“‘Documentary theatre’ is maybe more known as a term, because ‘documentary’ can mean many different things,” Svobodová says. “People know documentary films, et cetera. But for me, the person, the living human being, is the crucial point of my work. I love to meet people, I talk to people, and most of the work I have done has started from meeting individuals or groups living in specific locations.”
Svobodová started her social-specific theatre journey in the early 2000s, when she spent time with people from many countries—including Chechnya, Angola, Burma, Armenia, Georgia, Belarus, and China—awaiting asylum at a refugee camp in the forests of northern Bohemia.
As she writes in Social-Specific Theatre in Practice, “the aim was to create a theatrical form in which the artists and asylum seekers in the camp would be on an equal level in the creative process. The audience who came to the camp to see the final production could not distinguish artists from refugees on the stage. They all shared a common theme through personal stories.

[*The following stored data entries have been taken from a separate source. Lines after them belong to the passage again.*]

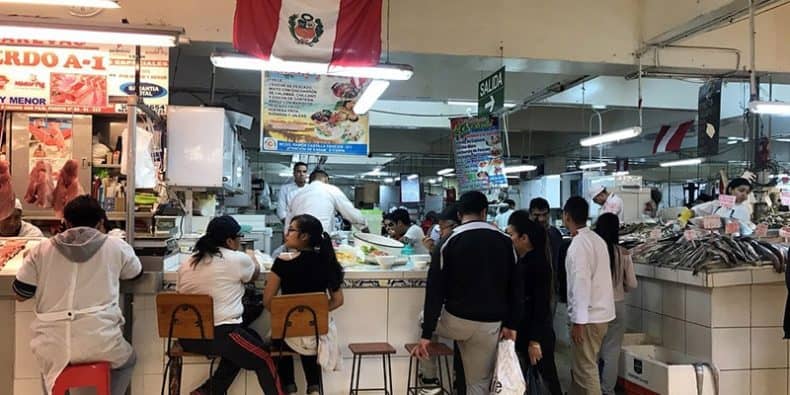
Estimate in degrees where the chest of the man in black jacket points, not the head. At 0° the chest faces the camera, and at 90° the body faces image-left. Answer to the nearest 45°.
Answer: approximately 180°

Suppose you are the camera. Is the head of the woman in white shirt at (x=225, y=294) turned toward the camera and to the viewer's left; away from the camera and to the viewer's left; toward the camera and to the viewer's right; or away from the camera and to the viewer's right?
away from the camera and to the viewer's right

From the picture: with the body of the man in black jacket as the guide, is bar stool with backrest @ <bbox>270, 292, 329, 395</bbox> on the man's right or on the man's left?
on the man's left

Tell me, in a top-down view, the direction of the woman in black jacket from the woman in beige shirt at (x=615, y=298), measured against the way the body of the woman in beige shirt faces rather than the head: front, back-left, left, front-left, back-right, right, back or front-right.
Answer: back-left

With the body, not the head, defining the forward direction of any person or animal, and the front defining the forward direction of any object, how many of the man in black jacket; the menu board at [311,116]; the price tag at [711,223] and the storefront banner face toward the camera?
3

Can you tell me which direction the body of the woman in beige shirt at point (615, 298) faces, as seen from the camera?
away from the camera

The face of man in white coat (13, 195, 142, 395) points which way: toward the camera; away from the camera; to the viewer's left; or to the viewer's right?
away from the camera

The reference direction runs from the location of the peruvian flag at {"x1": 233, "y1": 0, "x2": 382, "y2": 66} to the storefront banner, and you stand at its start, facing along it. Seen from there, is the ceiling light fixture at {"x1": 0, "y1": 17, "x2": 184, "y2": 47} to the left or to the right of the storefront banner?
left

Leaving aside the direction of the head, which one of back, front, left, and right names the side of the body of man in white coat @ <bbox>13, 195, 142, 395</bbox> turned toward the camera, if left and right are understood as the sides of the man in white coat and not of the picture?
back

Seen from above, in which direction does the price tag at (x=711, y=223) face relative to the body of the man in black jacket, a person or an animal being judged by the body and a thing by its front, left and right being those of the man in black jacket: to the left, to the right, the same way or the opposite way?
the opposite way

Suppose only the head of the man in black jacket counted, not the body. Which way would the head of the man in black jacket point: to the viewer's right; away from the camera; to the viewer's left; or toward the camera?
away from the camera

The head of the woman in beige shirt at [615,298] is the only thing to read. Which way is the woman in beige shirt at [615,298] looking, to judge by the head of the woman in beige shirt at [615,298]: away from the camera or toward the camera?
away from the camera

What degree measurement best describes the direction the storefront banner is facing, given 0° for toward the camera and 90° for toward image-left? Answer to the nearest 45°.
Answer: approximately 0°

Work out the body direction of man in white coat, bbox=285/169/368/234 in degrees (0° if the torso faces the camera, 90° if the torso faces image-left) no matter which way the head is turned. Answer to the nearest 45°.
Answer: approximately 180°
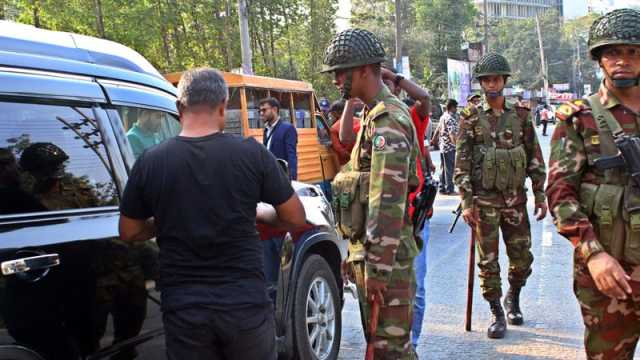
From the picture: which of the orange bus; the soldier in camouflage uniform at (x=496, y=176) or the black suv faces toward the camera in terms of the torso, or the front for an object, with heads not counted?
the soldier in camouflage uniform

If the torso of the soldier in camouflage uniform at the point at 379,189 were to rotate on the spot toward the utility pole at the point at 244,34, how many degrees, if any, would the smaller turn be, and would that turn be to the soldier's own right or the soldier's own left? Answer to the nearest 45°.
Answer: approximately 90° to the soldier's own right

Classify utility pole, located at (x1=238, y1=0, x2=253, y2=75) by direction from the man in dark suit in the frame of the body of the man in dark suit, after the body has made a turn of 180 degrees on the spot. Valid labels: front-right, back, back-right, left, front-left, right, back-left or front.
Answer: front-left

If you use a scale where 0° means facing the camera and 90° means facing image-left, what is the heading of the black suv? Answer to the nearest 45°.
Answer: approximately 225°

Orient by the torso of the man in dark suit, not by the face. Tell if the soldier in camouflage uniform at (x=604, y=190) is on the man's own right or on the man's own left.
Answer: on the man's own left

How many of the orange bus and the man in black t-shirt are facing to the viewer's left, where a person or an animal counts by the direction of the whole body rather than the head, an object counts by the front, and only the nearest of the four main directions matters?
0

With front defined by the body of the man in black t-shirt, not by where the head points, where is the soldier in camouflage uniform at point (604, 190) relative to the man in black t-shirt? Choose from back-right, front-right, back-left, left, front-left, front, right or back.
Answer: right

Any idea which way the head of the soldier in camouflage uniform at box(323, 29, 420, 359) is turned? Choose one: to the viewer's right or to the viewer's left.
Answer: to the viewer's left

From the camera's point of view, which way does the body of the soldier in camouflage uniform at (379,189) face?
to the viewer's left

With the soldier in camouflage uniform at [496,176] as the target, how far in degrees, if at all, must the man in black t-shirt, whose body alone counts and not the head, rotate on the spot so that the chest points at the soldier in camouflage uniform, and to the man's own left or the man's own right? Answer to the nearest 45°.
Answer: approximately 45° to the man's own right

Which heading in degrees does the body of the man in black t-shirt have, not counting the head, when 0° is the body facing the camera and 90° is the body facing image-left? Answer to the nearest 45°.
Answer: approximately 180°

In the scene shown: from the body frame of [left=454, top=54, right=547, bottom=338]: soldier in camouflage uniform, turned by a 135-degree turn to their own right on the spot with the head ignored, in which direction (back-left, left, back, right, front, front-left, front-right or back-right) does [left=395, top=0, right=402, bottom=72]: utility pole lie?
front-right

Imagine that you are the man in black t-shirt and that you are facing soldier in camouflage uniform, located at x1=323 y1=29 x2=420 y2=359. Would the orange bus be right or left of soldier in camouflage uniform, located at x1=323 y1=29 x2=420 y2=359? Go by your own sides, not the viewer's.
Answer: left

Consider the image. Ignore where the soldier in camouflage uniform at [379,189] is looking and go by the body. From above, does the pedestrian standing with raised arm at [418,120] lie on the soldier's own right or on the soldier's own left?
on the soldier's own right
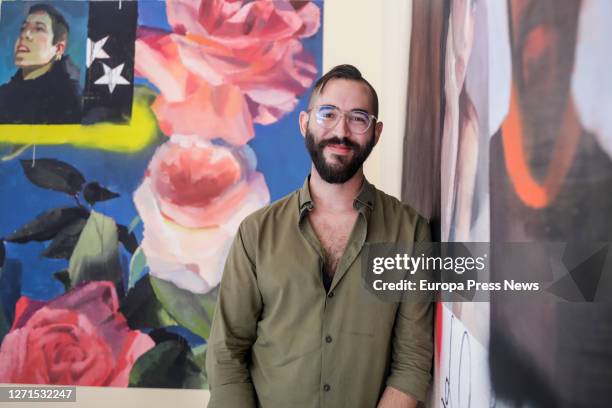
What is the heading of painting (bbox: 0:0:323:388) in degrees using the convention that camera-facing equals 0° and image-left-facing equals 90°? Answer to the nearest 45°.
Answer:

“During the creation, all residents of the camp became our collaborators.”
As with Eight Short Compositions on the Lives of Ukrainians for a Western Audience, one of Svobodová’s intentions for her refugee-camp work was to find common ground between people whose experiences might seem radically different on paper.

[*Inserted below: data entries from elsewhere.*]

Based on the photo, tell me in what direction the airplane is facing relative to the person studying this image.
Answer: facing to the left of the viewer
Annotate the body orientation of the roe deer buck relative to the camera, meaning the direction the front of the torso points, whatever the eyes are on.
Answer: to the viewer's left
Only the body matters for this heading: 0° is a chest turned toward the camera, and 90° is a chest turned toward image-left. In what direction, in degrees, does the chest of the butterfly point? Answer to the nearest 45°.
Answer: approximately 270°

“We all are human beings,” she tells Stir. “We all have the same desires, basically. We all are looking for love, we are looking for a happy life. The loss of home is painful for anybody. It can happen to any of us.”

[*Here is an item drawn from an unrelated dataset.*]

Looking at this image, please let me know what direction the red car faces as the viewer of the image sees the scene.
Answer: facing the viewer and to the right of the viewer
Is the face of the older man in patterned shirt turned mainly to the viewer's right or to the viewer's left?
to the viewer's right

Svobodová’s theatrical practice is about breaking down the walls that separate audience from subject, putting the viewer directly into the shoes of, say, a mother of three from Angola who has found herself in a refugee camp far away from her husband.
“Basically, the topic for the refugee-camp work was always ‘How do we feel when, for instance, we lose someone?’” Svobodová says. “Loss can be under different circumstances, not only because of war. Maybe you lose someone because you have to move away or you emigrate or whatever. And I believed that when we feel this is our story—we are not coming from war, we are in a comfortable life here in the Czech Republic—it can resonate with the audience. We discovered by doing it, that this is absolutely true. But once we started speaking about big politics, it didn’t work at all.”